Problem to solve>
Copy the records below verbatim, from the first line through the line containing "Tuesday, June 21, from 1 p.m. – 3 p.m.", inclusive, and output nothing else.

_ _ _ _ _ _ _

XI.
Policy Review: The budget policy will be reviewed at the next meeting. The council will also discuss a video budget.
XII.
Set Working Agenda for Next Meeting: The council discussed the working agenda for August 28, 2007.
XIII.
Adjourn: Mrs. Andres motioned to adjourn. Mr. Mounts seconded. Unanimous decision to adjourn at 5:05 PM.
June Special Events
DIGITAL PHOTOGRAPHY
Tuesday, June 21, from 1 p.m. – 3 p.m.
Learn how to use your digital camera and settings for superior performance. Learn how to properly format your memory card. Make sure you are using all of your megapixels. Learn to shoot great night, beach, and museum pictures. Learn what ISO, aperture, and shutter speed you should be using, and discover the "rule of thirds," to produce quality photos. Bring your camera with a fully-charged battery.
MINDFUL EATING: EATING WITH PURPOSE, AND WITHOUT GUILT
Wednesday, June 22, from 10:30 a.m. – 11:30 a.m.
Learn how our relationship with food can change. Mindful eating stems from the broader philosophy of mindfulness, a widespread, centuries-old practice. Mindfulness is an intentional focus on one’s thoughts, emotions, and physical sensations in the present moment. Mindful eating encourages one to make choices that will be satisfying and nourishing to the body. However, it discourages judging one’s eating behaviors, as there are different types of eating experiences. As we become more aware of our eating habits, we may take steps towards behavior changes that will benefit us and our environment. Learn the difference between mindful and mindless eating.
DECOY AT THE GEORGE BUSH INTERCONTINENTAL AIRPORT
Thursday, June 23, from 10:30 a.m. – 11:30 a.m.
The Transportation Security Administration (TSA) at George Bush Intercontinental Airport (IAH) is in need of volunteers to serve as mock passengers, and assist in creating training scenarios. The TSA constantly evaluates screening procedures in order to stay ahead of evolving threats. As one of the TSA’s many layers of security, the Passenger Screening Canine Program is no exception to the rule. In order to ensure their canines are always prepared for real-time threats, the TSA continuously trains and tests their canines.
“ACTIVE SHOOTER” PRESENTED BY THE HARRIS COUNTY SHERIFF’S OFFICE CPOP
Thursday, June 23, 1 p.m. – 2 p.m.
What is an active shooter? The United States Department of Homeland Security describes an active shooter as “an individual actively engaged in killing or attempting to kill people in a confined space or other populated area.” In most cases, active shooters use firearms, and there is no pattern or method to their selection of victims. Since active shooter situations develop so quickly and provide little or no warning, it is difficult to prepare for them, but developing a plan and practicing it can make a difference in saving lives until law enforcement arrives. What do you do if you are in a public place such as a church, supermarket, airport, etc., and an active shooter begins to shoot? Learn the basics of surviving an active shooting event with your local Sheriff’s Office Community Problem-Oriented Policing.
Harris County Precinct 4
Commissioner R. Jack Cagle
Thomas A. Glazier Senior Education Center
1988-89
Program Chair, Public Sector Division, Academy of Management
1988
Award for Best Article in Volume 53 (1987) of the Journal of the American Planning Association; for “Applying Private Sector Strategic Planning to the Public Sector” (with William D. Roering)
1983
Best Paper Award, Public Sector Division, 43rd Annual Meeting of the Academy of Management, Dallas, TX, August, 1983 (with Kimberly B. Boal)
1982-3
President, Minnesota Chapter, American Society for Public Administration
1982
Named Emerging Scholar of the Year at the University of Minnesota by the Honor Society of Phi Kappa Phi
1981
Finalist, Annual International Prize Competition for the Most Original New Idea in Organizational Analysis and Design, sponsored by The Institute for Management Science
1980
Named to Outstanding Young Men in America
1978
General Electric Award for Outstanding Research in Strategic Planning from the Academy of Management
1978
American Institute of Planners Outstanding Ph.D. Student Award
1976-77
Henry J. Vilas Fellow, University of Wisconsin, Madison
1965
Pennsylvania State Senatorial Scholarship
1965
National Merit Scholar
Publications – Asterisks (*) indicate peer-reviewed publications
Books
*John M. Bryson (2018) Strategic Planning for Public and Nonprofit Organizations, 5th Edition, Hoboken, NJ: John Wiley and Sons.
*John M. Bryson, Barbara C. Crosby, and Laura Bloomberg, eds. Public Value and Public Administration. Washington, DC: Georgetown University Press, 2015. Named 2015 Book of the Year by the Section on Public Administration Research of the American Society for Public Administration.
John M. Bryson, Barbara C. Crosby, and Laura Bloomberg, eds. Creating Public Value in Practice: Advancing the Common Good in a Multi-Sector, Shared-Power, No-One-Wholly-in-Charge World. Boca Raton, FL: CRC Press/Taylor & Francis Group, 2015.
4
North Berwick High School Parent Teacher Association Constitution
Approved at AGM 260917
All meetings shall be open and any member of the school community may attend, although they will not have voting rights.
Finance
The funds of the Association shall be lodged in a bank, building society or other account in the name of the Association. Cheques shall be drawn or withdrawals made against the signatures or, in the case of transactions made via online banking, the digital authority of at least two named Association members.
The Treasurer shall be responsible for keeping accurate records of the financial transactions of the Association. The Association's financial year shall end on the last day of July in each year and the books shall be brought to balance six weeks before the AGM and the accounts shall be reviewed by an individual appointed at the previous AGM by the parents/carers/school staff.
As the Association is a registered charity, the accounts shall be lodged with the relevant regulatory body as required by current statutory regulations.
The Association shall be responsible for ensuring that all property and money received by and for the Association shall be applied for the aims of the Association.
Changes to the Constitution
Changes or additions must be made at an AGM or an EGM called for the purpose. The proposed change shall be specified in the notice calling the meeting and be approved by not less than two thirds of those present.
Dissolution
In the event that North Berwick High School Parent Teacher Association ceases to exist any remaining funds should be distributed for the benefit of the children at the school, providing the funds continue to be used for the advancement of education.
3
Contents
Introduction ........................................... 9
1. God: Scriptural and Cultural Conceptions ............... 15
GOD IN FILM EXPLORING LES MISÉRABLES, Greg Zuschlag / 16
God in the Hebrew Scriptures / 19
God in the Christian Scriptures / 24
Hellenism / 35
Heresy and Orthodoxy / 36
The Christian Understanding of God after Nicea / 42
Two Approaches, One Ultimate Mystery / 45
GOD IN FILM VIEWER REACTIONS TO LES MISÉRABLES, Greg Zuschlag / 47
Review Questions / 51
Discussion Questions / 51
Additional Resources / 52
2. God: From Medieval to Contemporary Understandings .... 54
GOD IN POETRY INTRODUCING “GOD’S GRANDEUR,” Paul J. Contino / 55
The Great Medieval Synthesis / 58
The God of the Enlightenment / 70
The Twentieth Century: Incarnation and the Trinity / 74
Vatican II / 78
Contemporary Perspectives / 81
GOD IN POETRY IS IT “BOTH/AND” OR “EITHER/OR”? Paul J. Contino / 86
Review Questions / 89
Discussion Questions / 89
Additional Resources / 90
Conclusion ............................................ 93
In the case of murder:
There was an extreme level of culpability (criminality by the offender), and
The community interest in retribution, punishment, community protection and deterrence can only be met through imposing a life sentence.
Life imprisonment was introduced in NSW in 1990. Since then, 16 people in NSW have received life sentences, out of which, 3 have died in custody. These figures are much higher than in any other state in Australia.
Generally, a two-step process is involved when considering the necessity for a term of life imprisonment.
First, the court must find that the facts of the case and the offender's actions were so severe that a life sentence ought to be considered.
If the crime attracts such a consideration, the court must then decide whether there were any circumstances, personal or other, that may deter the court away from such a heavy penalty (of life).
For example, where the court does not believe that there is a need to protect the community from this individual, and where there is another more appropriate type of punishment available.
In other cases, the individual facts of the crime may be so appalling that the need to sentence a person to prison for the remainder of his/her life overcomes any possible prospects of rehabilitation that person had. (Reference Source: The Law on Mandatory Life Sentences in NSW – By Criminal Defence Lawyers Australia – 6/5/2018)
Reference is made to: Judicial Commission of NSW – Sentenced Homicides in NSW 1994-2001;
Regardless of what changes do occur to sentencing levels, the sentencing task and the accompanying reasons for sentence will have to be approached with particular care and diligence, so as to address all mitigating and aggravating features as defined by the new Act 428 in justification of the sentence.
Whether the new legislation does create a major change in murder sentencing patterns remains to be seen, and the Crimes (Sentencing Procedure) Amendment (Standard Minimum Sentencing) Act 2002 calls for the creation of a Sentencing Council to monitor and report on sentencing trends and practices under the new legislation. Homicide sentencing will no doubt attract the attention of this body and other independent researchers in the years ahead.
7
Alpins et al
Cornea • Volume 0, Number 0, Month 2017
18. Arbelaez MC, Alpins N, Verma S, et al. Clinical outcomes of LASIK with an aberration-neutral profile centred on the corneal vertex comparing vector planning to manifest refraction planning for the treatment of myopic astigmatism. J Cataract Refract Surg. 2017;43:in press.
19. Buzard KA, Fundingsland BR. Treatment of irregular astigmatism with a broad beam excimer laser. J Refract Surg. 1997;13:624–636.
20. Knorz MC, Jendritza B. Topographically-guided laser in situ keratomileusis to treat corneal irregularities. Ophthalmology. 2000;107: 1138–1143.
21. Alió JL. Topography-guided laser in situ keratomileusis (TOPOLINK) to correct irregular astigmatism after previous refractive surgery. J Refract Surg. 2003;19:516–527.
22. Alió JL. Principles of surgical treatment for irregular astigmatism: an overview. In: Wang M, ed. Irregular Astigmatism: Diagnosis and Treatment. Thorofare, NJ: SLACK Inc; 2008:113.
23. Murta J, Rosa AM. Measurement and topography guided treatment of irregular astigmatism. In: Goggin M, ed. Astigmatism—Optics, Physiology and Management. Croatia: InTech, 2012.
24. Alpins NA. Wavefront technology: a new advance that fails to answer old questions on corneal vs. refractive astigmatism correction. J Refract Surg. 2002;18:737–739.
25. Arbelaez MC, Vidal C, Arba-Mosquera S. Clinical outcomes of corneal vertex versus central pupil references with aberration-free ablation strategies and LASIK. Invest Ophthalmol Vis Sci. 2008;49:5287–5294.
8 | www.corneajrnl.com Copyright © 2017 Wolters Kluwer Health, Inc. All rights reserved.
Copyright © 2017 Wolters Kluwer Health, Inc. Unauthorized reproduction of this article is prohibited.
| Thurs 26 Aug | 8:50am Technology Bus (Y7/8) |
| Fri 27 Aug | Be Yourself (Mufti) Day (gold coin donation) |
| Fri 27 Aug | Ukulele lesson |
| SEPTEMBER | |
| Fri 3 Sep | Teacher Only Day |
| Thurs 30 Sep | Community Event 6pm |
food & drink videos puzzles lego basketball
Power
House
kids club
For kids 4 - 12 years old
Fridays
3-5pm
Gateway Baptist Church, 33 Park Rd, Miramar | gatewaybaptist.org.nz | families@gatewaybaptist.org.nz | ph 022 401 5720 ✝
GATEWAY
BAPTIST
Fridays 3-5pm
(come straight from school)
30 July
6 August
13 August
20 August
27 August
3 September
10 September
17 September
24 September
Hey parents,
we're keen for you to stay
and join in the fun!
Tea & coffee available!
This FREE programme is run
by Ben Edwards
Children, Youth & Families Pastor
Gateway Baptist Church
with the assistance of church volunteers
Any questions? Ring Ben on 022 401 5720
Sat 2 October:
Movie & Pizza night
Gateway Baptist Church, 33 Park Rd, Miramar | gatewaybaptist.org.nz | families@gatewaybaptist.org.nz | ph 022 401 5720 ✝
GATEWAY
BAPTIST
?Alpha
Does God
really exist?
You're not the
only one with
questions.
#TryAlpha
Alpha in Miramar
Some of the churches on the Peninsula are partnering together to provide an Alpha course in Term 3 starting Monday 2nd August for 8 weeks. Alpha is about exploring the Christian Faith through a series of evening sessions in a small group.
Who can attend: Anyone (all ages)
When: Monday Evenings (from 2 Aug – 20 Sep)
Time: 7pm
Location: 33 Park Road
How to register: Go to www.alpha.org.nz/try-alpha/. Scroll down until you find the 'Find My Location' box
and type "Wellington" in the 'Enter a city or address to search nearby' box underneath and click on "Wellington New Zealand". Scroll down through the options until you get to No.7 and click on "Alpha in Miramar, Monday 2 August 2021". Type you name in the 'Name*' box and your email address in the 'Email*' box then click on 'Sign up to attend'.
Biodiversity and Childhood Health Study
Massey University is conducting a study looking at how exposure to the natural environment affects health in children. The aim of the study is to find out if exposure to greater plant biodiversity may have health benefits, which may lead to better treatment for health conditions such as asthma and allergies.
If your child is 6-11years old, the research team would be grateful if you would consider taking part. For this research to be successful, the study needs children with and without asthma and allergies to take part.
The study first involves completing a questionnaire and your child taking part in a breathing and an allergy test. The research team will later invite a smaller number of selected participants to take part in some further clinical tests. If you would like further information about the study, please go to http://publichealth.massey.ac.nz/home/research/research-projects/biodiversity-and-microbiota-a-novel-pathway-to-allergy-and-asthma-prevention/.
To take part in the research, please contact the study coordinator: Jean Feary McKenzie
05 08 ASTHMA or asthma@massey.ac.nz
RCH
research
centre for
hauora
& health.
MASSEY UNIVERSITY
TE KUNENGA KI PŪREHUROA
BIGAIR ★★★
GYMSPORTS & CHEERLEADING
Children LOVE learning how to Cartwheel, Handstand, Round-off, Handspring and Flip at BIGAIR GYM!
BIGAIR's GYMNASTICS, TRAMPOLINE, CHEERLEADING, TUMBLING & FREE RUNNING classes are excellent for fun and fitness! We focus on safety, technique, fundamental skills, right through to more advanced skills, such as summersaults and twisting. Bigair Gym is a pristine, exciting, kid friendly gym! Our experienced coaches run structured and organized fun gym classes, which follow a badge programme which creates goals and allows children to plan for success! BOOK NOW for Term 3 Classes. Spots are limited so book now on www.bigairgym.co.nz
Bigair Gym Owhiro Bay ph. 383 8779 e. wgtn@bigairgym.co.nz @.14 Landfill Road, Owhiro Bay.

_ _ _ _ _ _ _

Completed exercise>
XI.
Policy Review: The budget policy will be reviewed at the next meeting. The council will also discuss a video budget.
XII.
Set Working Agenda for Next Meeting: The council discussed the working agenda for August 28, 2007.
XIII.
Adjourn: Mrs. Andres motioned to adjourn. Mr. Mounts seconded. Unanimous decision to adjourn at 5:05 PM.
June Special Events
DIGITAL PHOTOGRAPHY
Tuesday, June 21, from 1 p.m. – 3 p.m.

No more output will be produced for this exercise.